Last September at Affordable Art for Everyone, a yearly local art market, I met a talented artist by the name of Jeremy Wilken. For years he has been producing some of the most amazingly inventive, found-object robot sculptures called Woah-botz. I cannot urge you enough to check them out. The concepts he comes up with are just a pleasure to look at!

As we got to talking, we agreed to an exchange that would be a fun challenge for both of us. He had never made an animal Woah-bot and I had never sculpted a robot doll before.

I did a number of concept doodles for this little guy, and I knew that I wanted him to be more pose-able than any of my previous creations. Inspired by Jeremy’s use of found objects, I started to search for materials I could incorporate into my sculpt that would add to the character and illusion of him being an actual tiny automaton.

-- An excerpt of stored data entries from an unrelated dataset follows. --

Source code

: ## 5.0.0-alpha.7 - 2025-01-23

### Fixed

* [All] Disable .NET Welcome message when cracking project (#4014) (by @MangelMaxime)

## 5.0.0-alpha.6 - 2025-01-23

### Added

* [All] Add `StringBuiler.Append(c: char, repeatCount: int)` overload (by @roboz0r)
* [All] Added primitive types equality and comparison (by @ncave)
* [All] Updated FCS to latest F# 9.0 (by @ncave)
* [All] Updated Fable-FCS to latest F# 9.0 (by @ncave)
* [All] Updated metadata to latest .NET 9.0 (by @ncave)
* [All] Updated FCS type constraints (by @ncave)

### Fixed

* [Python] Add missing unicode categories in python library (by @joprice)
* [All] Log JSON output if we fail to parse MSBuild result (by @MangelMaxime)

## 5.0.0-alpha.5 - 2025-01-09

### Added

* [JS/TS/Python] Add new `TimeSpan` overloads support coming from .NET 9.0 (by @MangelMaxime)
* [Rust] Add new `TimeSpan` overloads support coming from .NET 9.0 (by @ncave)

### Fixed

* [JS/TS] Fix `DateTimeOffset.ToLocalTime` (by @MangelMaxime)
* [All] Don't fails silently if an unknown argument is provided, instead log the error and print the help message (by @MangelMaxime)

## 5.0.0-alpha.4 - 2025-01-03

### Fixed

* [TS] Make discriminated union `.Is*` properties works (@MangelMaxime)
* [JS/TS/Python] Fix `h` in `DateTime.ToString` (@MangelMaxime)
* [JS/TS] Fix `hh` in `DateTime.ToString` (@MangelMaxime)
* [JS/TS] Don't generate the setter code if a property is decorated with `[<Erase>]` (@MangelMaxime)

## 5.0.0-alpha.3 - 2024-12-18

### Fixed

His arms and legs needed a way to remain bendable but also conceal the wires underneath the surface. In all of my other dolls I build up a layer of batting around the armature and cover it with cloth. With a robot, cloth would have been an out of place choice – though I did consider metallic meshes. I found inspiration at work however in a stretchy spiral keychain bracelet. After a bit of searching I found a 10-pack of black ones which fit perfectly over the armature wire and created the illusion of coiled spring arms and legs.

For the core of his body I also wanted to try something different. Jim McKenzie is a brilliant sculptor whose youtube videos showcase an array of techniques using Apoxie clay. In his Pumpkin Crab video, he uses floral foam to create an underlying sculpt – then applies clay over the top. Once the clay is set, he removes the foam, leaving a hollow and durable shell. This worked amazingly well, and allowed me to feed a strand of orange battery powered LED lights into the chest like glowing coals. I sculpted the back so it would hold the battery pack in place while also allowing easy access to change the batteries out in the future and to turn the lights on and off.

For the front view of the lights, I added in a piece of plastic with a Holographic Light Vinyl that we stock at Craft Warehouse. This vinyl distorts lights placed behind it making them look like starts. It helped to stylize the lights and make them a cohesive part of the figure.

Also brought from work were tiny adhesive pearls from the scrapbooking section. Before paint they looked rather out of place, but once they were covered with metallic paint and alcohol ink, they became perfectly sculpted rivets and bolts. On larger ones, I used a clock repair file to sand a groove into the tops to make them look more like the tops of screws.

Two of the most unique parts of this character were his hands and eyebrows. When Jeremy first saw my dolls he described them as being like action figures, and that really stuck with me. Each finger was sculpted as an individual shape. Once the clay was dry, I sunk a hole into each finger and into the corresponding spot on the hand. The fingers were attached to a double twist of floral wire and more clay, and then connected to the hand. With the flexibility of the wire it meant that each finger would be able to flex independently, allowing the robot to grab, point, and gesture with more expression than before. The same technique was also applied to his eyebrows which created an assortment of often mischievous expressions!









Of course no documentation of this project would be complete without a group photo of the bots together. Jeremy’s creation – “Cluck Rogers” – is the most incredible combination of a tea pot, light fixtures, a wristwatch, and even goth collar spikes! All eyes were on this prize at Denny’s that afternoon! Just look at those details!